The book provides educators and students ways to embrace and imagine learning as an affair of personal choice. Students choose to learn to benefit the entire society (Bain 24). Bain depends on anecdotes that are based on real world experiences of people who may not be stereotypically successful students. A successful student should be willing to make calculated risks, in addition to being inquisitive through discovery. This theme is applicable to my learning experience because it outlines interdisciplinary educational practices.
I have realized that educational approaches are shared throughout the classroom. Students are encouraged to learn and improve their performances in order to benefit the society. Once students enter learning institutions, they go through the processes of orientation-setting and integrated study skill focuses. Through these processes, students require the assistance of teachers who identify their potentials. In school, there are five types of students. There are students who get desirable grades, but they are not as productive as the C and D grade students.
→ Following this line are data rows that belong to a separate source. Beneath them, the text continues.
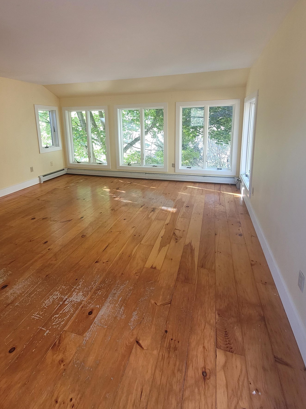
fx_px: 200
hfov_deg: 74.7
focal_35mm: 17
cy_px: 158
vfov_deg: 89.5
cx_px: 148
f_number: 2.2
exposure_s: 1/60
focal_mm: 1.74
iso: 200
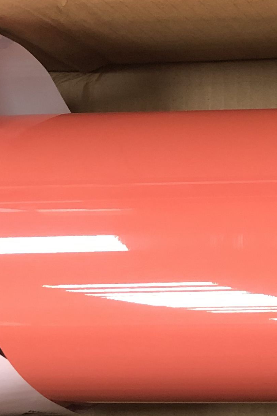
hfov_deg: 13.3
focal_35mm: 96
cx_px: 444
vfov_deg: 21.2
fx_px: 1108
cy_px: 176
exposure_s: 1/17
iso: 80
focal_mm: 3.99
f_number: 1.8
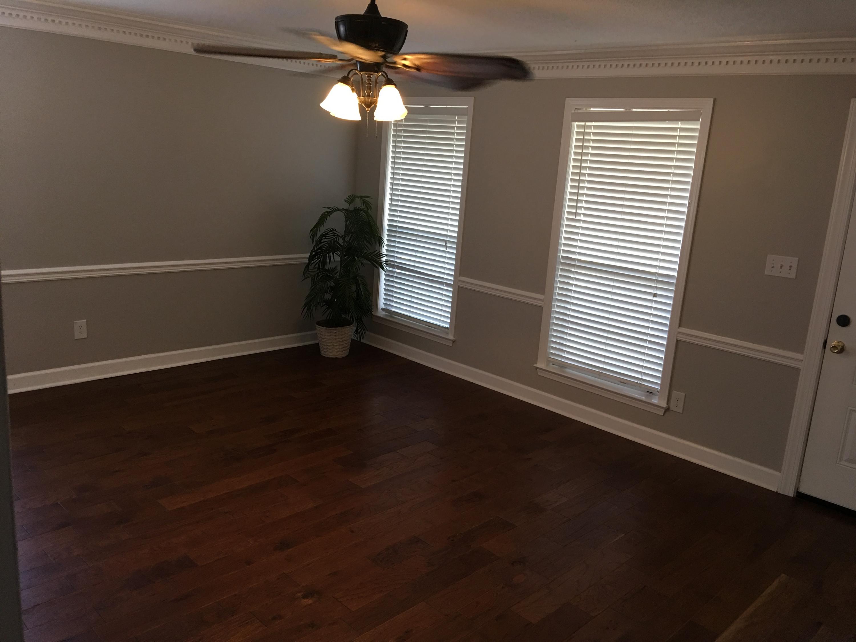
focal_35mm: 29
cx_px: 428
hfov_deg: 61.7
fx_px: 717
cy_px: 321
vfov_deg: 48.2
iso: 50
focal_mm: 4.15
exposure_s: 1/15
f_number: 2.2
There are students who get good grades, but become adaptive experts and deep learners. The third type gets mediocre grades, but with success. The fourth type is students who get bad grades and then resign from education. The lives of these students depend on others. The fifth type of students gets bad grades, but they motivate themselves to succeed (Bain 39). There are different types of motivators in school. Students can be extrinsically or intrinsically motivated. The author notes “such a power and here is the catch, can wither and die if you let extrinsic motivators, grades, rewards and prizes, overwhelm you and make you feel manipulated” (Bain 51).
It is essential for teachers to identify applicable and effective motivational approaches because students respond differently to different motivators. In my educational environment, some students will be motivated by their innate need to succeed. They will work hard to achieve educational success with an aim for their future. All the same, other students will be motivated by gifts, positions, and money. These students wait until their parents, friends, or teachers attach an external factor to work hard.
In the present world, students are pressured to “rush through school to get degrees and get a job. Yet schools do not bear all the responsibility. They are set in a larger society that constantly pushes students towards the superficial and encourages students to value honors and recognition over deep understanding” (Bain 42). Deep learning is more important than strategic or superficial learning. The best student seeks more from the college courses than memorizing facts. They also do not look for ways to obtain better grades.
I recognize that deep learning extends beyond the minimally expected performances. This means that students have a genuine curiosity for topics and they try to establish the relation between the topics and life. The main theme in the book is goals that energize student’s creative and critical thinking skills. The book is not just a guide that will help students to improve their GPA and academic performances. It also aims to help students to foster innate interdisciplinary learning and intellectual curiosity.
The book is applicable to my learning experience because it seeks to develop intensive learning rather than strategic learning. Work Cited Bain, Ken. What The Best College Students Do. Cambridge, MA and London: The Belknap Press of Harvard University Press, 2012.